Large-Language-Model Empowered Dose Volume Histogram Prediction for
Intensity Modulated Radiotherapy
- URL: http://arxiv.org/abs/2402.07167v1
- Date: Sun, 11 Feb 2024 11:24:09 GMT
- Title: Large-Language-Model Empowered Dose Volume Histogram Prediction for
Intensity Modulated Radiotherapy
- Authors: Zehao Dong, Yixin Chen, Hiram Gay, Yao Hao, Geoffrey D. Hugo, Pamela
Samson, Tianyu Zhao
- Abstract summary: We propose a pipeline to convert unstructured images to a structured graph consisting of image-patch nodes and dose nodes.
A novel Dose Graph Neural Network (DoseGNN) model is developed for predicting Dose-Volume histograms (DVHs) from the structured graph.
In this study, we introduced an online human-AI collaboration system as a practical implementation of the concept proposed for the automation of intensity-modulated radiotherapy (IMRT) planning.

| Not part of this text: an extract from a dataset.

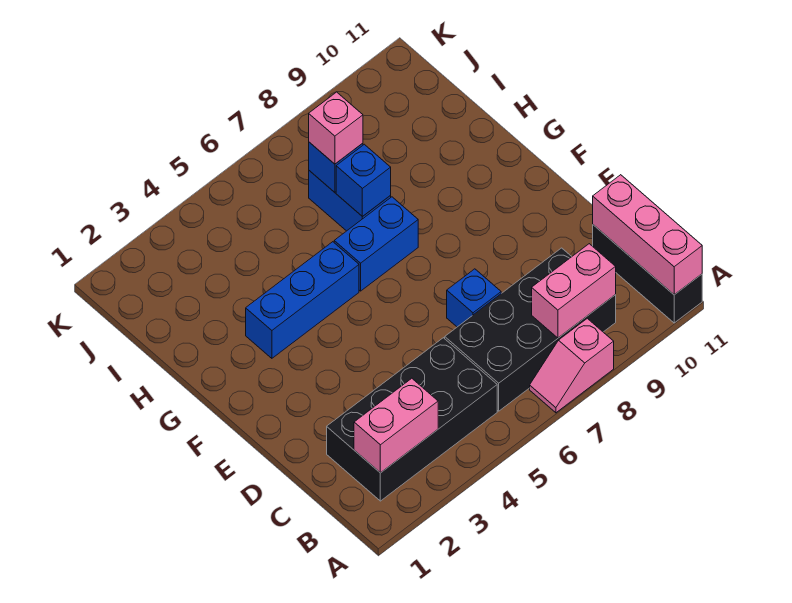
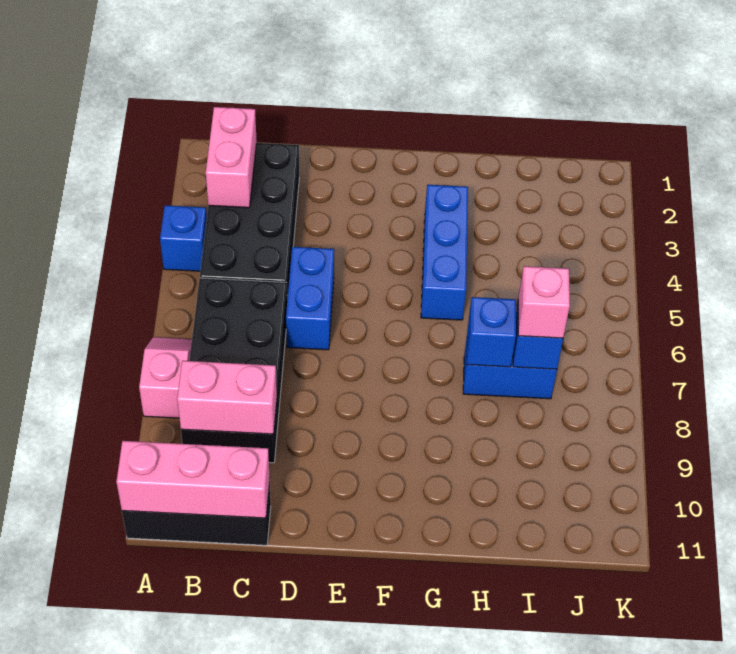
pink 1x2 brick [532,244,616,338] -> pink 1x2 brick turned to [177,361,277,434]
blue 1x1 brick [447,269,501,327] -> blue 1x1 brick moved to [160,205,207,271]
blue 1x2 brick [334,197,418,291] -> blue 1x2 brick moved to [286,247,334,350]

- Score: 11.055104826451126
- License: http://arxiv.org/licenses/nonexclusive-distrib/1.0/
- Abstract: Treatment planning is currently a patient specific, time-consuming, and
resource demanding task in radiotherapy. Dose-volume histogram (DVH) prediction
plays a critical role in automating this process. The geometric relationship
between DVHs in radiotherapy plans and organs-at-risk (OAR) and planning target
volume (PTV) has been well established. This study explores the potential of
deep learning models for predicting DVHs using images and subsequent human
intervention facilitated by a large-language model (LLM) to enhance the
planning quality. We propose a pipeline to convert unstructured images to a
structured graph consisting of image-patch nodes and dose nodes. A novel Dose
Graph Neural Network (DoseGNN) model is developed for predicting DVHs from the
structured graph. The proposed DoseGNN is enhanced with the LLM to encode
massive knowledge from prescriptions and interactive instructions from
clinicians. In this study, we introduced an online human-AI collaboration
(OHAC) system as a practical implementation of the concept proposed for the
automation of intensity-modulated radiotherapy (IMRT) planning. In comparison
to the widely-employed DL models used in radiotherapy, DoseGNN achieved mean
square errors that were 80$\%$, 76$\%$ and 41.0$\%$ of those predicted by Swin
U-Net Transformer, 3D U-Net CNN and vanilla MLP, respectively. Moreover, the
LLM-empowered DoseGNN model facilitates seamless adjustment to treatment plans
through interaction with clinicians using natural language.